Abstract

Rhabdomyolysis is a potentially life-threatening disease process of skeletal muscle breakdown that leads to the release of intracellular contents into the circulation, as well as depletion of intravascular water and calcium through “third spacing.” It has various causes, including a direct toxic effect, physical or electrical trauma, extremes in exercise or temperatures, prolonged immobilization or compression, certain medications, infections, and electrolyte abnormalities. Symptoms include muscle pain, weakness, dark urine, swelling, fever, and altered mental status. A creatine kinase (CK) level greater than 5 times the upper limit of normal is considered diagnostic for this disease. 1 Rhabdomyolysis most commonly occurs in the legs and lower back; cases involving the head and neck are rare. 2
We present a case of rhabdomyolysis of the masticator space in a 38-year-old man. The patient had been running outdoors during the winter in the Midwest region of the United States when he suddenly developed severe right facial and bilateral calf pain, weakness, and numbness. He was found unconscious on a sidewalk. Emergency medical responders reported that the duration of his immobility and the specific position of his body when he was first discovered were unknown.
Physical examination revealed severe swelling and tenderness of the right side of the patient's face. Laboratory studies showed a CK level of 300 IU/L and a creatinine level of 5 mg/dl. The diagnosis of rhabdomyolysis was established by magnetic resonance imaging (MRI) of the head/neck and the lower extremities at presentation and by MRI and computed tomography (CT) on outpatient follow-up (figure).

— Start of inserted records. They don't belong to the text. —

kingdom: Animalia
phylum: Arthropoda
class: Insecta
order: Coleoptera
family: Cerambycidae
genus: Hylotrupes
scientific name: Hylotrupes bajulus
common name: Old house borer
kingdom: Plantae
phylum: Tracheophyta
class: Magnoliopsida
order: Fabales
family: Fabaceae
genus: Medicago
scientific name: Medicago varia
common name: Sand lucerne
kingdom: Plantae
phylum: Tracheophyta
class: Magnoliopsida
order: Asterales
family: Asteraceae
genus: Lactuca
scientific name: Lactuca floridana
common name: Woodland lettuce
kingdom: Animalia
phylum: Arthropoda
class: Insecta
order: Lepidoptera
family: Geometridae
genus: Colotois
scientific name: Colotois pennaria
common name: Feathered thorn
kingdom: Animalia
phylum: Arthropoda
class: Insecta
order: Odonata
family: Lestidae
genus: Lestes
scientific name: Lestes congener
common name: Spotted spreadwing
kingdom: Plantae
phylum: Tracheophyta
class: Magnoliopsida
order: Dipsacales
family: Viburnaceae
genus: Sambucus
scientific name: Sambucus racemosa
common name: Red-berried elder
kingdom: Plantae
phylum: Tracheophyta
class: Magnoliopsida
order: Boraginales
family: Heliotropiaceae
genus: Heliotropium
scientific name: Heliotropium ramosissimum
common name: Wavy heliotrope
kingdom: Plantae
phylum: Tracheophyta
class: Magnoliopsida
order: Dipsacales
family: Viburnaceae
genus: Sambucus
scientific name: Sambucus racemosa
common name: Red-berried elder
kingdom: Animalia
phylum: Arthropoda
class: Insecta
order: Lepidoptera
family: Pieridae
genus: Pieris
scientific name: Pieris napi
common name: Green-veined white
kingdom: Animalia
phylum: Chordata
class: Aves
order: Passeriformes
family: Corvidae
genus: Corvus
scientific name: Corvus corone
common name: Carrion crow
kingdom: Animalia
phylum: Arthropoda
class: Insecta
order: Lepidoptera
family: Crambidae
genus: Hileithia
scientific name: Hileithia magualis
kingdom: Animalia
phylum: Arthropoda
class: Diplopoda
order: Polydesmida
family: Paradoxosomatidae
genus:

MRI and CT examinations show the abnormal masticator space on the right that is
consistent with rhabdomyolysis. During the acute stage, axial T1-weighted MRI
(
Rhabdomyolysis has traditionally been a clinical diagnosis, with imaging findings being a supporting factor.1,2 Head and neck rhabdomyolysis can mimic other head and neck conditions such as an inflammatory process, blunt trauma, a neoplasm, and autoimmunity disorders, among others. Imaging—particularly MRI because of its high degree of sensitivity—provides good support in the appropriate clinical context. 3
To the best of our knowledge, only 3 other cases of head and neck rhabdomyolysis evaluated by imaging have been reported in the literature.2,4,5 In each case, the disease process was precipitated by ingested toxins. In 2 of these cases,2,4 the affected muscles were on the side of the body that the patient had been lying on for a prolonged period of time. In all 3 cases, the initial diagnosis was not rhabdomyolysis; the unusual clinical presentations in these cases led the clinicians to think first of an abscess, streptococcal skin infection, cerebral edema, and stroke. Imaging was performed either to rule out these entities or to evaluate further the persistence of facial swelling despite treatment. A combination of imaging and the clinical picture led to the recognition of rhabdomyolysis.
Our case is unusual in that it was caused by a combination of strenuous exercise performed in a cold temperature. Extreme exercise relative to the level of an individual's physical conditioning may deplete cellular energy supplies, leading to damage of cellular membranes with continued activity. Cold exposure may play a role via peripheral vasoconstriction. 1
Our patient was found lying on a sidewalk; he might have been lying in the prone position with the right side of his head in contact with the cold pavement. Two of the previously described patients2,4 were found in a similar circumstance. Prolonged pressure on gravity-dependent body parts can induce ischemia; upon relief of such pressure, rhabdomyolysis can occur as a result of a reperfusion injury of the compressed area, leading to the release of necrotic material into the circulation. 1
Our patient's CK level was not especially elevated. It is important, however, to note that CK levels begin to rise 2 to 12 hours after an injury and they peak 24 to 72 hours afterward. 1 Our patient might have been in the early stages of rhabdomyolysis when he was examined, and thus his CK level would not have been noteworthy. This case illustrates the importance of using imaging in the appropriate clinical setting, especially with a creatinine level of 5 mg/dl.
We have used this opportunity to show our patient's imaging findings in the acute stage and later during follow-up. In 1 previously reported case of rhabdomyolysis of the masticator space, 5 follow-up imaging revealed resolution with apparently no significant sequelae. Our patient apparently experienced a more severe case of rhabdomyolysis that resulted in significant sequelae manifested by atrophy involving the muscles of the entire masticator space.